Da auf einmal füllten Düfte, dünkt mich, weihrauchgleich die Lüfte,
und seraphner Schritte Klingen drang vom Estrich zu mir her.
»Ärmster«, rief ich, »sieh, Gott sendet seine Engel dir und spendet
Nepenthes, worinnen endet nun Lenors Gedächtnis schwer;
trink das freundliche Vergessen, das bald tilgt, was in dir schwer!«
. . . . . . . . .Sprach der Rabe, »Nimmermeht.«
»Ah, du prophezeist ohn Zweifel, Höllenbrut! Ob Tier, ob Teufel
ob dich der Versucher sandte, ob ein Sturm dich ließ hierher,
trostlos, doch ganz ohne Bangen, in dies öde Land gelangen,
in dies Haus, von Graun umfangen, sags mir ehrlich, bitt dich sehr
gibt es gibts in Gilead Balsam? sags mir sag mir,
bitt dich sehr!«
. . . . . . . . .Sprach der Rabe, »Nimmermehr.«
»Ah! dann nimm den letzten Zweifel, Höllenbrut ob Tier, ob Teufel!
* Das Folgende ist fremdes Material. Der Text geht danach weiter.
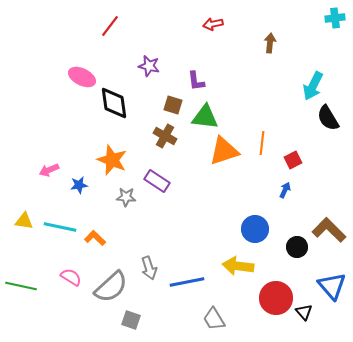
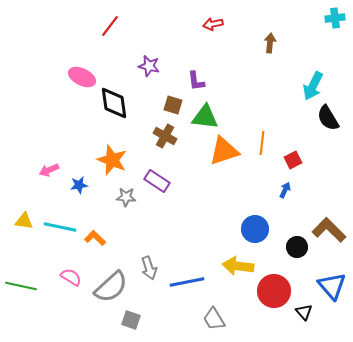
red circle: moved 2 px left, 7 px up
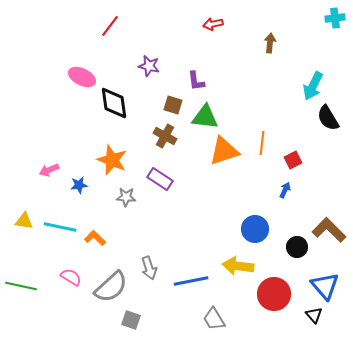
purple rectangle: moved 3 px right, 2 px up
blue line: moved 4 px right, 1 px up
blue triangle: moved 7 px left
red circle: moved 3 px down
black triangle: moved 10 px right, 3 px down
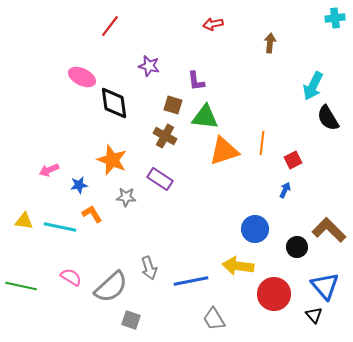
orange L-shape: moved 3 px left, 24 px up; rotated 15 degrees clockwise
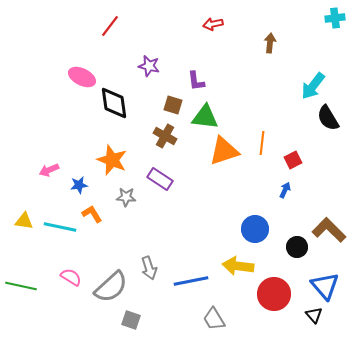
cyan arrow: rotated 12 degrees clockwise
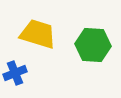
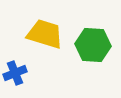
yellow trapezoid: moved 7 px right
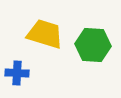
blue cross: moved 2 px right; rotated 25 degrees clockwise
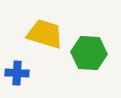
green hexagon: moved 4 px left, 8 px down
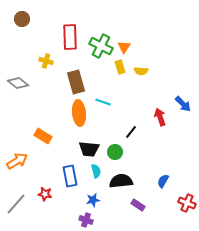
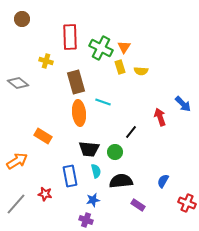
green cross: moved 2 px down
Bei dem Himmel, der hoch über uns sich wölbt bei Gottes Ehr
künd mir: wird es denn geschehen, daß ich einst in Edens Höhen
darf ein Mädchen wiedersehen, selig in der Engel Heer
darf Lenor, die ich verloren, sehen in der Engel Heer?«
. . . . . . . . .Sprach der Rabe, »Nimmermehr.«
»Sei denn dies dein Abschiedszeichen«, schrie ich, »Unhold ohnegleichen!
Hebe dich hinweg und kehre stracks zurück in Plutos Sphär!
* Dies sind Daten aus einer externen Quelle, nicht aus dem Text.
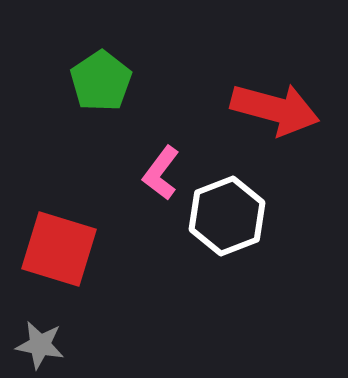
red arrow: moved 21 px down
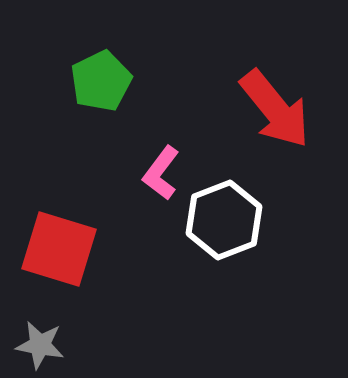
green pentagon: rotated 8 degrees clockwise
red arrow: rotated 36 degrees clockwise
white hexagon: moved 3 px left, 4 px down
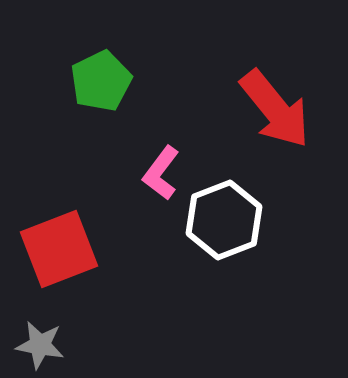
red square: rotated 38 degrees counterclockwise
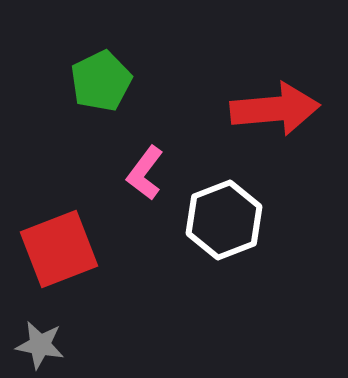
red arrow: rotated 56 degrees counterclockwise
pink L-shape: moved 16 px left
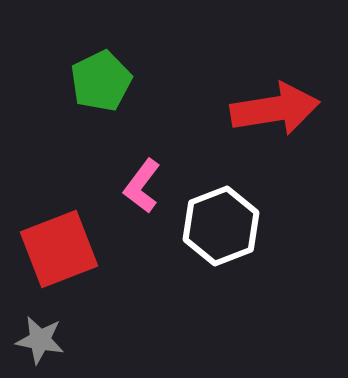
red arrow: rotated 4 degrees counterclockwise
pink L-shape: moved 3 px left, 13 px down
white hexagon: moved 3 px left, 6 px down
gray star: moved 5 px up
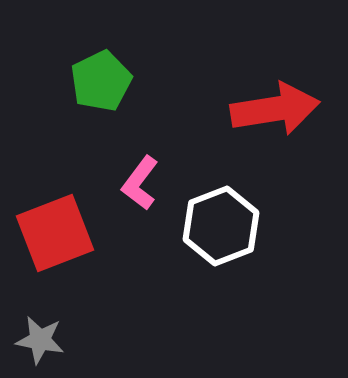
pink L-shape: moved 2 px left, 3 px up
red square: moved 4 px left, 16 px up
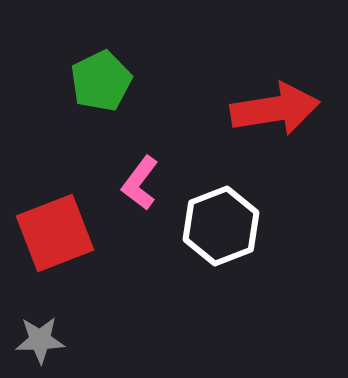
gray star: rotated 12 degrees counterclockwise
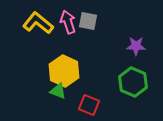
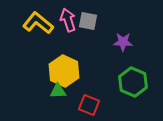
pink arrow: moved 2 px up
purple star: moved 13 px left, 4 px up
green triangle: rotated 24 degrees counterclockwise
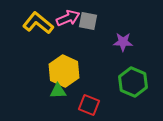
pink arrow: moved 2 px up; rotated 85 degrees clockwise
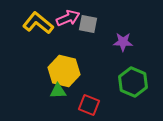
gray square: moved 3 px down
yellow hexagon: rotated 12 degrees counterclockwise
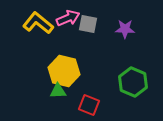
purple star: moved 2 px right, 13 px up
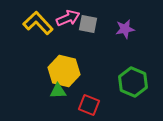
yellow L-shape: rotated 8 degrees clockwise
purple star: rotated 12 degrees counterclockwise
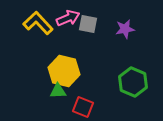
red square: moved 6 px left, 2 px down
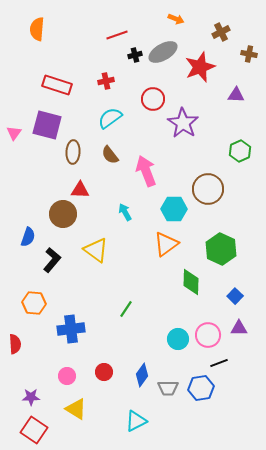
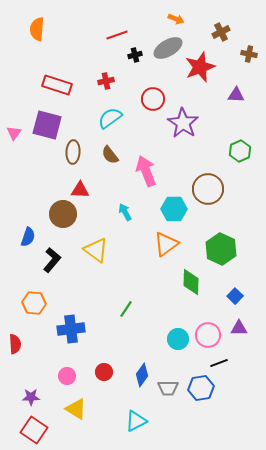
gray ellipse at (163, 52): moved 5 px right, 4 px up
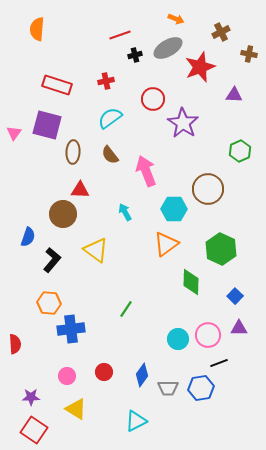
red line at (117, 35): moved 3 px right
purple triangle at (236, 95): moved 2 px left
orange hexagon at (34, 303): moved 15 px right
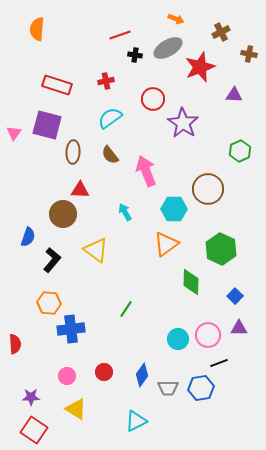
black cross at (135, 55): rotated 24 degrees clockwise
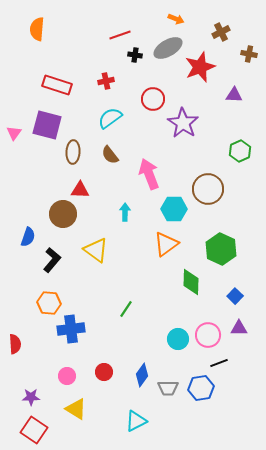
pink arrow at (146, 171): moved 3 px right, 3 px down
cyan arrow at (125, 212): rotated 30 degrees clockwise
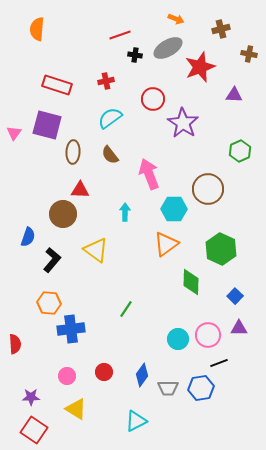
brown cross at (221, 32): moved 3 px up; rotated 12 degrees clockwise
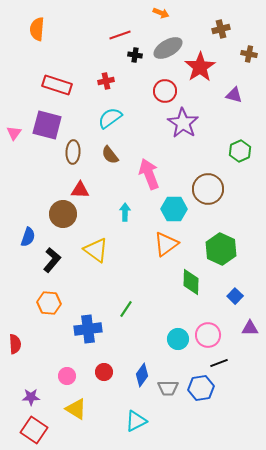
orange arrow at (176, 19): moved 15 px left, 6 px up
red star at (200, 67): rotated 12 degrees counterclockwise
purple triangle at (234, 95): rotated 12 degrees clockwise
red circle at (153, 99): moved 12 px right, 8 px up
purple triangle at (239, 328): moved 11 px right
blue cross at (71, 329): moved 17 px right
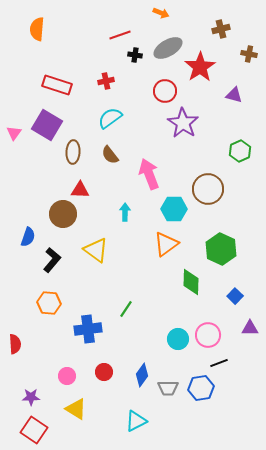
purple square at (47, 125): rotated 16 degrees clockwise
Keiner einzgen Feder Schwärze bleibe hier, dem finstern Scherze
Zeugnis! Laß mit meinem Schmerze mich allein! hinweg dich scher!
Friß nicht länger mir am Leben! Pack dich! Fort! Hinweg dich scher!«
. . . . . . . . .Sprach der Rabe, »Nimmermehr.«
Und der Rabe rührt sich nimmer, sitzt noch immer, sitzt noch immer
auf der bleichen Pallas-Büste überm Türsims wie vorher;
und in seinen Augenhöhlen eines Dämons Träume schwelen,
und das Licht wirft seinen scheelen Schatten auf den Estrich schwer;
und es hebt sich aus dem Schatten auf dem Estrich dumpf und schwer
. . . . . . . . .meine Seele nimmermehr.